Reproduce every line of the material below word for word, keeping the original line breaks.

=======

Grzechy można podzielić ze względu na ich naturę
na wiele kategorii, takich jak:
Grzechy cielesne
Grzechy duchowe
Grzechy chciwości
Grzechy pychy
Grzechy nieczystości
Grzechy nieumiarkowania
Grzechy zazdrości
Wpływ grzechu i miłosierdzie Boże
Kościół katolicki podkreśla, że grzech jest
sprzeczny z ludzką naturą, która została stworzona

=======

### Result for this exercise
Grzechy można podzielić ze względu na ich naturę
na wiele kategorii, takich jak:
Grzechy cielesne
Grzechy duchowe
Grzechy chciwości
Grzechy pychy
Grzechy nieczystości
Grzechy nieumiarkowania
Grzechy zazdrości
Wpływ grzechu i miłosierdzie Boże
Kościół katolicki podkreśla, że grzech jest
sprzeczny z ludzką naturą, która została stworzona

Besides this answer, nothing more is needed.